- _Travail à faire_: Recopiez le passage sur le Tribunal révolutionnaire en partant de « Estampe anonyme, Paris, BnF, département » et en allant jusqu'à « du complot royal. ».

- _Passage fourni_:
######
Brissot et vingt autres conventionnels « girondins » devant le Tribunal révolutionnaire.
Estampe anonyme, Paris, BnF, département des estampes, 1793.
Dans la salle où siégeait le Parlement de Paris, la Révolution installe sa propre justice et commence à juger.
Le 17 août 1792, sept jours après la prise des Tuileries et l'arrestation de Louis XVI, l'Assemblée législative décrète la création d'un Tribunal criminel extraordinaire. Il siégera dans la Grand'Chambre du Palais de Justice (4 boulevard du Palais, 1er arrondissement), rebaptisée salle de la Liberté. Sa mission : juger, sans appel ni cassation, les auteurs des « crimes » du 10 août et tous les complices du complot royal.
######
- _Informations extraites_:
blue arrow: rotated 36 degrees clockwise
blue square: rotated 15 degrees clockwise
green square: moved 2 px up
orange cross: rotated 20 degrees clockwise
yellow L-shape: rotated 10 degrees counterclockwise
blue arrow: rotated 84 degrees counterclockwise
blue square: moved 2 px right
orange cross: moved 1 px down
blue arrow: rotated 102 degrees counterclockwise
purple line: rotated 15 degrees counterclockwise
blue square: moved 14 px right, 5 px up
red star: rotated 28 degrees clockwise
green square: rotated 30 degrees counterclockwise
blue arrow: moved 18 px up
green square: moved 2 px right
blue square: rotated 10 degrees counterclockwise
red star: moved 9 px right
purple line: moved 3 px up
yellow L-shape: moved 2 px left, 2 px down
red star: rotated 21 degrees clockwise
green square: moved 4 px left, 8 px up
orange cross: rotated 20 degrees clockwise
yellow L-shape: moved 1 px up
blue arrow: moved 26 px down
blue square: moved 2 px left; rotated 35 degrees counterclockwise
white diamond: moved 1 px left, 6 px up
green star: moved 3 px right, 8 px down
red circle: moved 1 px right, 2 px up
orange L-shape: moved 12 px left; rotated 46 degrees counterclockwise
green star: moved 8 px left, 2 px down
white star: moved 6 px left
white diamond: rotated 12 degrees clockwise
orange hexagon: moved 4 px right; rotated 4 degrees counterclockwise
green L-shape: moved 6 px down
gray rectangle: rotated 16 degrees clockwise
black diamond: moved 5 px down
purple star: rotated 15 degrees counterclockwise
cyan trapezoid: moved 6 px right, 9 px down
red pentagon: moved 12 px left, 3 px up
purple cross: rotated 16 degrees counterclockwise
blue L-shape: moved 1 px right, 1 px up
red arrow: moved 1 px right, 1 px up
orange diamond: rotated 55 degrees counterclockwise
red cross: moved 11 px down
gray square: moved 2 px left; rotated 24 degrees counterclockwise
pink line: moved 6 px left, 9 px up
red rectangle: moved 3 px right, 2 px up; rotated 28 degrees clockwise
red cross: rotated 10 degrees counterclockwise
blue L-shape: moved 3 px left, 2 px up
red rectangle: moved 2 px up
######
- _Résultat_:
Estampe anonyme, Paris, BnF, département des estampes, 1793.
Dans la salle où siégeait le Parlement de Paris, la Révolution installe sa propre justice et commence à juger.
Le 17 août 1792, sept jours après la prise des Tuileries et l'arrestation de Louis XVI, l'Assemblée législative décrète la création d'un Tribunal criminel extraordinaire. Il siégera dans la Grand'Chambre du Palais de Justice (4 boulevard du Palais, 1er arrondissement), rebaptisée salle de la Liberté. Sa mission : juger, sans appel ni cassation, les auteurs des « crimes » du 10 août et tous les complices du complot royal.